Selected passage -
■ ■ ■ ■
Available on crate features full or derive only.

A Rust expression.

This type is available only if Syn is built with the "derive" or "full" feature, but most of the variants are not available unless “full” is enabled.

Syntax tree enums

This type is a syntax tree enum. In Syn this and other syntax tree enums are designed to be traversed using the following rebinding idiom.

let expr: Expr = /* ... */;
match expr {
    Expr::MethodCall(expr) => {
        /* ... */
    }
    Expr::Cast(expr) => {
        /* ... */
    }
    Expr::If(expr) => {
        /* ... */
    }

    /* ... */

We begin with a variable expr of type Expr that has no fields (because it is an enum), and by matching on it and rebinding a variable with the same name expr we effectively imbue our variable with all of the data fields provided by the variant that it turned out to be. So for example above if we ended up in the MethodCall case then we get to use expr.receiver, expr.args etc; if we ended up in the If case we get to use expr.cond, expr.then_branch, expr.else_branch.

This approach avoids repeating the variant names twice on every line.

// Repetitive; recommend not doing this.
match expr {
    Expr::MethodCall(ExprMethodCall { method, args, .. }) => {

In general, the name to which a syntax tree enum variant is bound should be a suitable name for the complete syntax tree enum type.

// Binding is called `base` which is the name I would use if I were
// assigning `*discriminant.base` without an `if let`.
if let Expr::Tuple(base) = *discriminant.base {

A sign that you may not be choosing the right variable names is if you see names getting repeated in your code, like accessing receiver.receiver or pat.pat or cond.cond.
■ ■ ■ ■
Requirement A - According to the passage on Syn's Expr type, which feature must be enabled for most of its variants to be available?
Requirement B - Retype the passage on Syn's Expr type, starting with "This approach avoids" and going on through "tree enum type.".

Recorded data -
■ ■ ■ ■
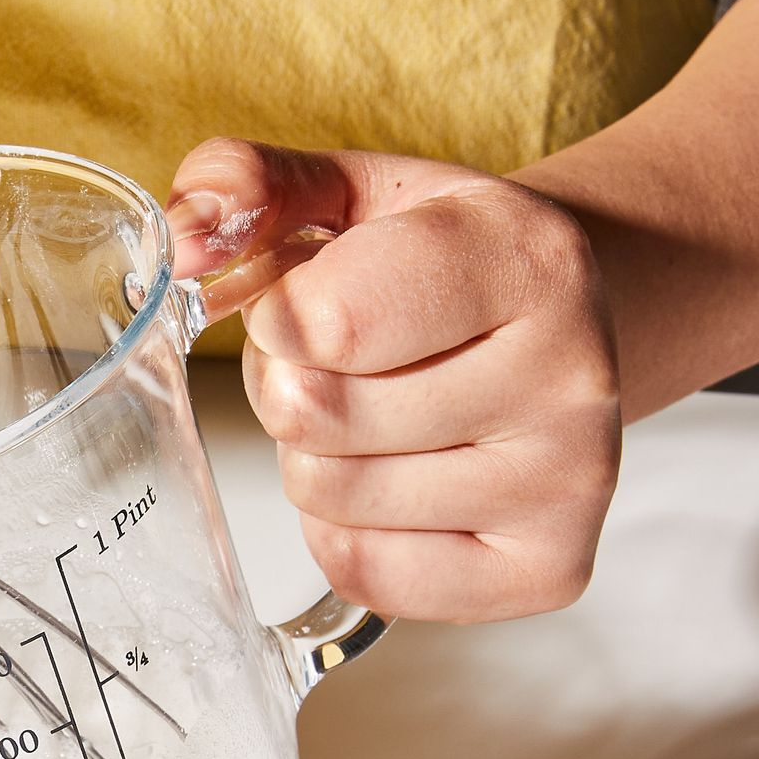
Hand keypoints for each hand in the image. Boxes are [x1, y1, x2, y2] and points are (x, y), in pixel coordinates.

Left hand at [166, 138, 620, 622]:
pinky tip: (401, 477)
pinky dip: (348, 532)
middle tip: (344, 361)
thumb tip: (187, 241)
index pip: (327, 323)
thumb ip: (249, 186)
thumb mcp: (351, 191)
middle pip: (311, 417)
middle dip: (288, 385)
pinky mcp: (547, 570)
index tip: (313, 296)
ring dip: (316, 459)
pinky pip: (363, 571)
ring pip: (329, 497)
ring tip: (377, 412)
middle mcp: (572, 373)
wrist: (558, 324)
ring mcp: (570, 483)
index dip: (278, 315)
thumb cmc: (438, 260)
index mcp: (527, 257)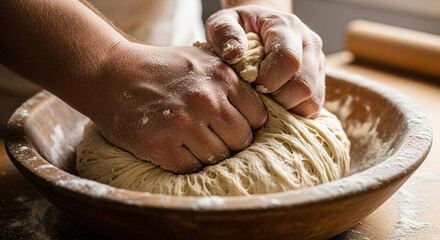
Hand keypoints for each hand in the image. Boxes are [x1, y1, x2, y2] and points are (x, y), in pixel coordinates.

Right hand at [90, 41, 266, 173]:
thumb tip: (256, 111)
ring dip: (208, 153)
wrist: (113, 74)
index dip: (247, 123)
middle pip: (241, 140)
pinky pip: (192, 167)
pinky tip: (176, 147)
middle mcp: (207, 100)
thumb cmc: (161, 69)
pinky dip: (187, 162)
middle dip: (230, 141)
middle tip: (212, 135)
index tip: (232, 124)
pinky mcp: (162, 145)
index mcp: (222, 78)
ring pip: (218, 157)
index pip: (257, 117)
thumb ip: (230, 82)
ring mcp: (184, 124)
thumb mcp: (201, 61)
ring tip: (192, 140)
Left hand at [205, 5, 324, 117]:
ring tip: (266, 102)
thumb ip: (222, 31)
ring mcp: (318, 64)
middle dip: (276, 100)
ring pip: (311, 101)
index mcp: (287, 27)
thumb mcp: (222, 21)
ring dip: (286, 109)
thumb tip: (234, 54)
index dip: (267, 80)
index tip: (250, 83)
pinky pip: (313, 108)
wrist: (258, 26)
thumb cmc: (239, 26)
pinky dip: (293, 114)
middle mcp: (309, 45)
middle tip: (256, 97)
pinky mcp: (319, 82)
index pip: (288, 60)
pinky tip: (275, 106)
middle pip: (303, 85)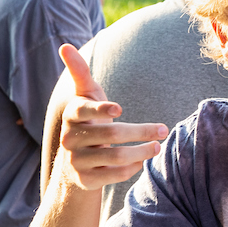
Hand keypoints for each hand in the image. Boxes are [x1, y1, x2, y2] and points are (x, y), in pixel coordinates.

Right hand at [56, 44, 166, 190]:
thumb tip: (65, 46)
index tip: (119, 109)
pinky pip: (115, 175)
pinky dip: (133, 168)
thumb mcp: (85, 97)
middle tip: (162, 129)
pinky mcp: (86, 180)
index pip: (82, 110)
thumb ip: (79, 73)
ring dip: (142, 152)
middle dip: (141, 131)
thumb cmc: (88, 121)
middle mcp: (69, 139)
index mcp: (71, 115)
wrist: (76, 162)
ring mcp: (76, 161)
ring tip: (158, 146)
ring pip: (116, 156)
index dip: (100, 109)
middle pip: (111, 134)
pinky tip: (141, 161)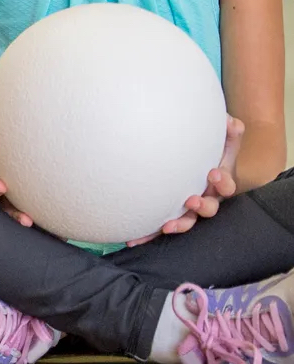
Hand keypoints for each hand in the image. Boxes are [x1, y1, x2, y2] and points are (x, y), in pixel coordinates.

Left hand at [149, 115, 245, 237]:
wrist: (186, 155)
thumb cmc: (205, 146)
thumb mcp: (219, 136)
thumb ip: (228, 129)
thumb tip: (231, 123)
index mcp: (218, 182)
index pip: (227, 185)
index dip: (223, 182)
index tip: (212, 173)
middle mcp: (205, 197)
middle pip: (209, 208)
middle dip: (203, 206)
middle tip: (192, 199)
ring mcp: (187, 208)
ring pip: (187, 221)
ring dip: (180, 224)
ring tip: (168, 225)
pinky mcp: (168, 213)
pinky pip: (159, 227)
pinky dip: (148, 234)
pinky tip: (132, 240)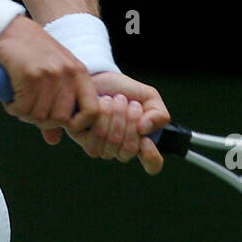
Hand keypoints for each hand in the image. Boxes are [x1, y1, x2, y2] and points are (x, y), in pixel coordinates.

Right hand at [0, 17, 100, 133]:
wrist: (9, 29)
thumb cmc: (31, 51)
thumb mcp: (54, 74)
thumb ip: (58, 105)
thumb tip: (54, 140)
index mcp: (79, 73)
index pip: (93, 111)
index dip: (79, 125)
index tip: (63, 124)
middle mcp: (67, 74)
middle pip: (61, 119)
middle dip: (43, 121)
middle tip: (30, 110)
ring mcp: (50, 74)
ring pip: (40, 116)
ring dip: (25, 114)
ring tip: (19, 102)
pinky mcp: (30, 75)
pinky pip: (23, 108)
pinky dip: (13, 108)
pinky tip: (10, 99)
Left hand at [40, 71, 170, 174]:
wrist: (99, 78)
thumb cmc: (125, 90)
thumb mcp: (149, 97)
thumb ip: (158, 113)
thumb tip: (145, 129)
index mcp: (141, 143)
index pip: (152, 164)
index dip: (151, 156)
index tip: (146, 140)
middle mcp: (121, 150)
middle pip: (129, 151)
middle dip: (131, 121)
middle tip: (130, 103)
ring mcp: (102, 147)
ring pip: (112, 143)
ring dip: (116, 116)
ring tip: (115, 100)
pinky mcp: (83, 139)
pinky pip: (95, 138)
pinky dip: (101, 116)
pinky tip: (102, 104)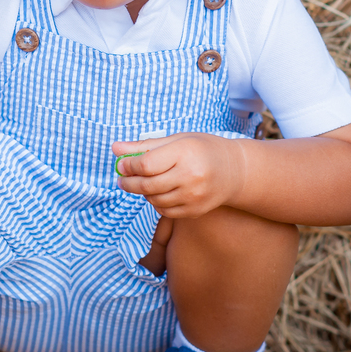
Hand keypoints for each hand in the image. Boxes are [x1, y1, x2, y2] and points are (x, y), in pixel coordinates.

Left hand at [113, 133, 247, 218]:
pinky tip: (159, 192)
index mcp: (185, 153)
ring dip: (143, 192)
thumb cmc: (202, 150)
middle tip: (122, 179)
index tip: (121, 165)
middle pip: (147, 185)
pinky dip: (156, 202)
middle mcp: (191, 177)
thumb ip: (144, 145)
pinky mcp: (195, 211)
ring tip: (144, 182)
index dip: (128, 166)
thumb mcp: (176, 140)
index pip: (146, 164)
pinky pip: (165, 211)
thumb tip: (115, 148)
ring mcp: (194, 196)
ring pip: (154, 200)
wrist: (235, 171)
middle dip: (128, 183)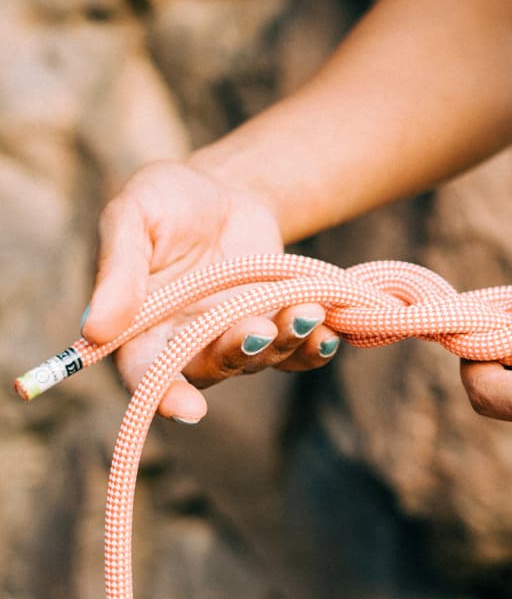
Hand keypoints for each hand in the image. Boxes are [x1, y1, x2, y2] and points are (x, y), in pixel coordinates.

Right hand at [83, 160, 338, 421]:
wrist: (223, 191)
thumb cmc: (166, 202)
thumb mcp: (133, 216)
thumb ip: (117, 268)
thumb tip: (94, 330)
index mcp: (140, 328)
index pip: (143, 375)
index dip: (163, 395)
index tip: (188, 408)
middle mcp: (185, 345)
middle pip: (210, 369)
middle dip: (238, 352)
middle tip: (259, 326)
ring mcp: (232, 340)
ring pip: (258, 359)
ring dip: (284, 341)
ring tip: (307, 311)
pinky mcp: (273, 329)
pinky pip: (295, 354)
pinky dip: (315, 348)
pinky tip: (331, 330)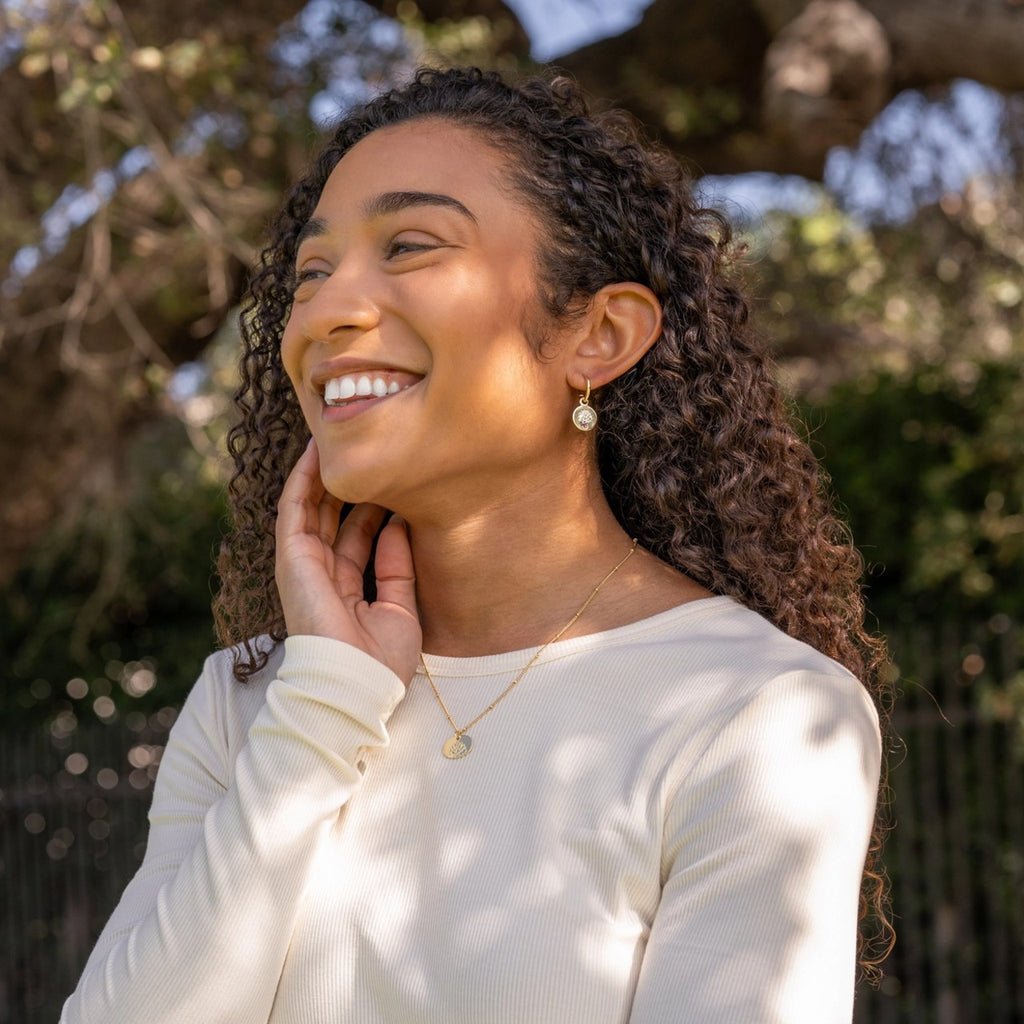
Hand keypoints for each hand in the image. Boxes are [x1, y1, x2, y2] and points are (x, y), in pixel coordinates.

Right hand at [275, 439, 421, 683]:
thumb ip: (397, 564)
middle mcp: (323, 574)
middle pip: (332, 518)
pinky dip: (303, 479)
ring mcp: (304, 565)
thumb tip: (399, 524)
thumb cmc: (380, 660)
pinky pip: (295, 509)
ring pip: (311, 507)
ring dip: (321, 473)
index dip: (370, 508)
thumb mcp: (401, 607)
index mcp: (347, 590)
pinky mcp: (292, 558)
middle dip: (345, 484)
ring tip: (336, 436)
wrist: (354, 683)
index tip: (389, 479)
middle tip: (361, 450)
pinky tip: (315, 452)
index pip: (356, 538)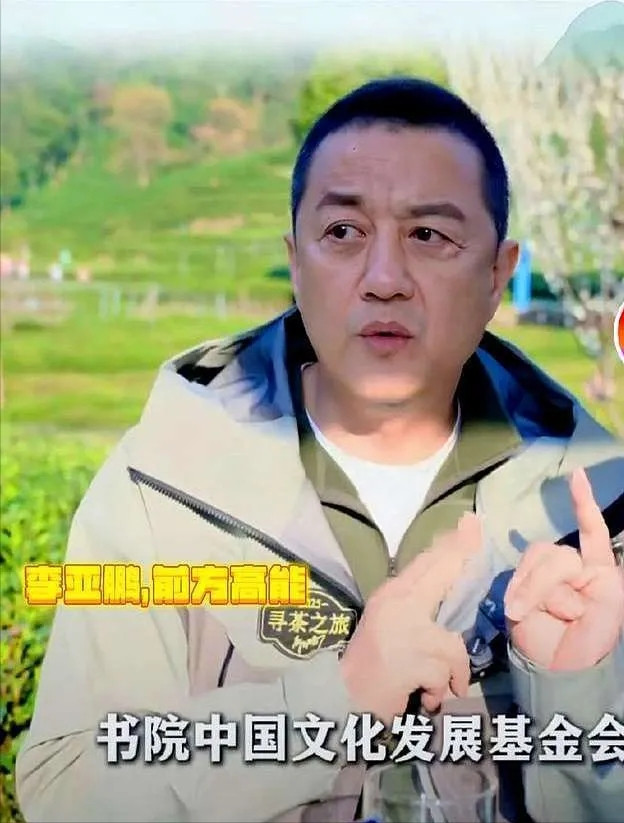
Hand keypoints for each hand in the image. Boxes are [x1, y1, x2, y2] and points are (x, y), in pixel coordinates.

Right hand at [339, 513, 481, 723]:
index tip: (471, 523)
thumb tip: (449, 588)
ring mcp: (406, 631)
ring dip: (452, 670)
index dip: (452, 543)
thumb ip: (416, 606)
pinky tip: (429, 696)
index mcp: (392, 595)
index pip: (425, 562)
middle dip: (462, 555)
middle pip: (439, 573)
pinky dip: (441, 689)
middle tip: (477, 531)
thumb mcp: (390, 624)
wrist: (344, 696)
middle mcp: (397, 604)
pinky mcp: (414, 660)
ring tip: (440, 685)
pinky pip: (446, 673)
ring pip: (452, 644)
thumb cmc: (370, 664)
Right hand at [505, 468, 623, 670]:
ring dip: (542, 591)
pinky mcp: (517, 588)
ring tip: (545, 617)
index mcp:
■ ■ ■ ■
Exercise response A - The "full" feature.

Exercise response B -
This approach avoids repeating the variant names twice on every line.

// Repetitive; recommend not doing this.
match expr {
    Expr::MethodCall(ExprMethodCall { method, args, .. }) => {

In general, the name to which a syntax tree enum variant is bound should be a suitable name for the complete syntax tree enum type.